While it is one of the world’s largest pharmaceutical companies, Johnson & Johnson has not been a major vaccine manufacturer. Merck, on the other hand, is one of the biggest vaccine makers in the world, and has a well-established vaccine-manufacturing apparatus. Yet the company’s experimental Covid-19 vaccine programs failed in late January, leaving it with no Covid-19 vaccine of its own to manufacture.
Las Vegas Sands Shifts Focus to Asia, Ditching Its Namesake City in $6 Billion Sale
Las Vegas Sands, the casino operator run for many years by the late Sheldon Adelson, may have to change its name.
The company announced Wednesday before the market opened that it will sell its Las Vegas “real property and operations,” including the Venetian Resort Las Vegas and the Sands Expo and Convention Center, for about $6.25 billion, to VICI Properties and funds affiliated with Apollo Global Management.
Greensill Capital Planning to File for Insolvency in U.K. This Week
Embattled financial start-up Greensill Capital plans to file for insolvency in the U.K. this week, as it simultaneously moved toward a deal to sell its operating business to Apollo Global Management, according to people familiar with the matter.
The deal with Apollo, which could be struck by the end of the week, would be part of a Greensill insolvency, similar to the U.S. bankruptcy process, the people said.

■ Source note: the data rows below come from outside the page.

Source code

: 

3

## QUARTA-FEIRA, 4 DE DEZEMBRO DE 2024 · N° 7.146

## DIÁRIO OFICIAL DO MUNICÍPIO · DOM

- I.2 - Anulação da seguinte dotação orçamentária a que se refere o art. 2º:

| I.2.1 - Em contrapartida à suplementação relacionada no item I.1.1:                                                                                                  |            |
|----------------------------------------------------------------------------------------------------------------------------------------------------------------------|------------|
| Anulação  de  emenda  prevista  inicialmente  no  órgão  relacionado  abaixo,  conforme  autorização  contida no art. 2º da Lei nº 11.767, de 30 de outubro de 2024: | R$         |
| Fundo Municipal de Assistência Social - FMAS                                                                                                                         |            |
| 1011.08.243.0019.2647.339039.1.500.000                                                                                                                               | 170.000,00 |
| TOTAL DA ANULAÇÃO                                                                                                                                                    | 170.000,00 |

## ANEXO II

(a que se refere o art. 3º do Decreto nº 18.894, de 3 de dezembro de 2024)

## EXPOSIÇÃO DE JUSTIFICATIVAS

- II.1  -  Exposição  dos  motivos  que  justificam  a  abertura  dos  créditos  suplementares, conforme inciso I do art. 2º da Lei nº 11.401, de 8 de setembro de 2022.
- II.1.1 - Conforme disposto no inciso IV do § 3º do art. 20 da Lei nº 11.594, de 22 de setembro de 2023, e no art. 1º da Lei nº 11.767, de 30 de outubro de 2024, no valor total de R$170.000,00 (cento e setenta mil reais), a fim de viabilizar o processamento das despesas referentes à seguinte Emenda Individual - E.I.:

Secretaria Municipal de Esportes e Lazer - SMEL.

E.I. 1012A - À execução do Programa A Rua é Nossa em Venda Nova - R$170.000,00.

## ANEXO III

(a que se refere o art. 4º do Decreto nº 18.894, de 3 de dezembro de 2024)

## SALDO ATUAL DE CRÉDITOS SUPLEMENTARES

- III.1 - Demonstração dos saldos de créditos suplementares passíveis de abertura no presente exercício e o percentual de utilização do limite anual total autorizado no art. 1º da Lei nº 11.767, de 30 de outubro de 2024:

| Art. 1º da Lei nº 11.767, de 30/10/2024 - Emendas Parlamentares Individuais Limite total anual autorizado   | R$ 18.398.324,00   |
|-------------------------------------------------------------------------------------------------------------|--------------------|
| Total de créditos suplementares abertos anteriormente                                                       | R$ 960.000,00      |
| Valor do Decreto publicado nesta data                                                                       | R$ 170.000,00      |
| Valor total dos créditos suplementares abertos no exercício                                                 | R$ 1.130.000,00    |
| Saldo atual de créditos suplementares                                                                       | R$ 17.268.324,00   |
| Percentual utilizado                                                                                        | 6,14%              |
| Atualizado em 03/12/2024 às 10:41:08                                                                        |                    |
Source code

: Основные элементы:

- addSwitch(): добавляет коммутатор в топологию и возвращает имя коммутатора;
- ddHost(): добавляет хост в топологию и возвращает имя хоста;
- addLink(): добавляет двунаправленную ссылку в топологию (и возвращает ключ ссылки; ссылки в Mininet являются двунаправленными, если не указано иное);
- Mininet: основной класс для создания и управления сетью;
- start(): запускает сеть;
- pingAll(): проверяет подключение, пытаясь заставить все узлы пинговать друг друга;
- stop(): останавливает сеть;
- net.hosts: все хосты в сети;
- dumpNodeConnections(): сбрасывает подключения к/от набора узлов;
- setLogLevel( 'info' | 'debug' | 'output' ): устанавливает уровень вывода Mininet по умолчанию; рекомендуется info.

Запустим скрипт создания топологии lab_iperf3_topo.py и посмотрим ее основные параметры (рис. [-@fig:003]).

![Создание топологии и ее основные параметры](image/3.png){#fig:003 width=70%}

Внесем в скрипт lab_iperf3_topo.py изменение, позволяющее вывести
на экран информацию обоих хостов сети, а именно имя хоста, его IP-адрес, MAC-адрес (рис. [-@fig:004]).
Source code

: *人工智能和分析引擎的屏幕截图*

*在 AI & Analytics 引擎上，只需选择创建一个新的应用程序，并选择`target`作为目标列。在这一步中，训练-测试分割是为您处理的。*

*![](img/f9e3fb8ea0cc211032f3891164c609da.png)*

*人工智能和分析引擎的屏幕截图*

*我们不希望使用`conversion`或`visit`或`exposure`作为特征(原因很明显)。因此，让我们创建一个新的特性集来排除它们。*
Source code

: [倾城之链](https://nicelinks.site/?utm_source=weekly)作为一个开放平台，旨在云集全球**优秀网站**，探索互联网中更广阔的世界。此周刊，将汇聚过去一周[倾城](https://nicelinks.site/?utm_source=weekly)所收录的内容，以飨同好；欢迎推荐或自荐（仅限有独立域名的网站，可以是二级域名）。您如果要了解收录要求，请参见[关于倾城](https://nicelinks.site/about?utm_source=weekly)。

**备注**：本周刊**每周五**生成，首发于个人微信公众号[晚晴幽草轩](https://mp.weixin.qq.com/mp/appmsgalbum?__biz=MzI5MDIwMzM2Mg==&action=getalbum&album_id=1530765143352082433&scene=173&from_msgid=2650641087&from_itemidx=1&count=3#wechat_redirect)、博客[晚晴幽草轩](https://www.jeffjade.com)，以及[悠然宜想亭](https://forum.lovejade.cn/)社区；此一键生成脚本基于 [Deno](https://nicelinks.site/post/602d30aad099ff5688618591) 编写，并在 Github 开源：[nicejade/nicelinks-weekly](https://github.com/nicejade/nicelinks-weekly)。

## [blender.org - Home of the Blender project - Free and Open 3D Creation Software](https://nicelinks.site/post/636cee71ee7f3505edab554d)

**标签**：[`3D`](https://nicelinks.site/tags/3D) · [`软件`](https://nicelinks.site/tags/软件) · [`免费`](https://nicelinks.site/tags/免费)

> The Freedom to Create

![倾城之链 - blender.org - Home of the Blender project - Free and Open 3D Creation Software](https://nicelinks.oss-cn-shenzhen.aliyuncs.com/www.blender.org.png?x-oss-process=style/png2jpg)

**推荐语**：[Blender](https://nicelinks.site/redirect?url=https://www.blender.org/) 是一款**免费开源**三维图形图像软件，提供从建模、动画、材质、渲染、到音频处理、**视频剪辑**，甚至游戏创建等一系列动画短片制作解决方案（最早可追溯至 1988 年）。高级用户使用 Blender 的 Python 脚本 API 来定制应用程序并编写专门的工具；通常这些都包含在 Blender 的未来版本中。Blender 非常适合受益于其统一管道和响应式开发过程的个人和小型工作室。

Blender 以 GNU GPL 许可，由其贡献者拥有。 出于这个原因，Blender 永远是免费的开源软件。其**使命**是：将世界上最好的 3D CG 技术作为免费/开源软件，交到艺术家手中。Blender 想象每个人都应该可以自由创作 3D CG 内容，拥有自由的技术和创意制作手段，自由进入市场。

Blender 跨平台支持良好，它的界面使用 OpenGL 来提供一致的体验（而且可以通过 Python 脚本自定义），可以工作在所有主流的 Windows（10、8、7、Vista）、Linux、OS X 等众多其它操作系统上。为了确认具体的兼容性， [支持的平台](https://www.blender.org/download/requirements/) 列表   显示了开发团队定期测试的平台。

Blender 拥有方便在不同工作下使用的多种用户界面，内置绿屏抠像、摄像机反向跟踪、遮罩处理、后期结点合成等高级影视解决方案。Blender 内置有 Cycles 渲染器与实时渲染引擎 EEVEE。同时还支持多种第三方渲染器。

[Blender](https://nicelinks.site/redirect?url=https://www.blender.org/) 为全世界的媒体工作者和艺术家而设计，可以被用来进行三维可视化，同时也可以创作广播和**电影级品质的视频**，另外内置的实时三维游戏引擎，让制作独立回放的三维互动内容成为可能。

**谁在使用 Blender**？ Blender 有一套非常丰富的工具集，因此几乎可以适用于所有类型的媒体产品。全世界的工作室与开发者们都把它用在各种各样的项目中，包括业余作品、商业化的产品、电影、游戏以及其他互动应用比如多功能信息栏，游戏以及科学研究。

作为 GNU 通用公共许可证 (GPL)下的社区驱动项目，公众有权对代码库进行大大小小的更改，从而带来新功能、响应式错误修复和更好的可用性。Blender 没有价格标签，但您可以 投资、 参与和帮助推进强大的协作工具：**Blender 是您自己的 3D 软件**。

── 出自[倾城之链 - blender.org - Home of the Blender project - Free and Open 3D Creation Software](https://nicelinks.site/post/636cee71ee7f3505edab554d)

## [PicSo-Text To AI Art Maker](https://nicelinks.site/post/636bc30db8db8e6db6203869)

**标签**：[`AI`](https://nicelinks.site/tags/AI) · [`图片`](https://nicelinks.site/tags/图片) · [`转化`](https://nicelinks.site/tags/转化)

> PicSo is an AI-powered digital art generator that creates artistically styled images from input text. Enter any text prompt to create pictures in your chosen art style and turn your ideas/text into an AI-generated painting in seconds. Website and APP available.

Target Reports Another Banner Quarter
Big-box retailer Target reported fiscal fourth-quarter earnings and revenue that handily beat Wall Street’s estimates.
As an essential retailer, Target benefited by staying open in the early days of the pandemic and has only built on that advantage: The company estimates that it gained about $9 billion in sales from competitors over the past year, a period in which the biggest retailers have gobbled up market share.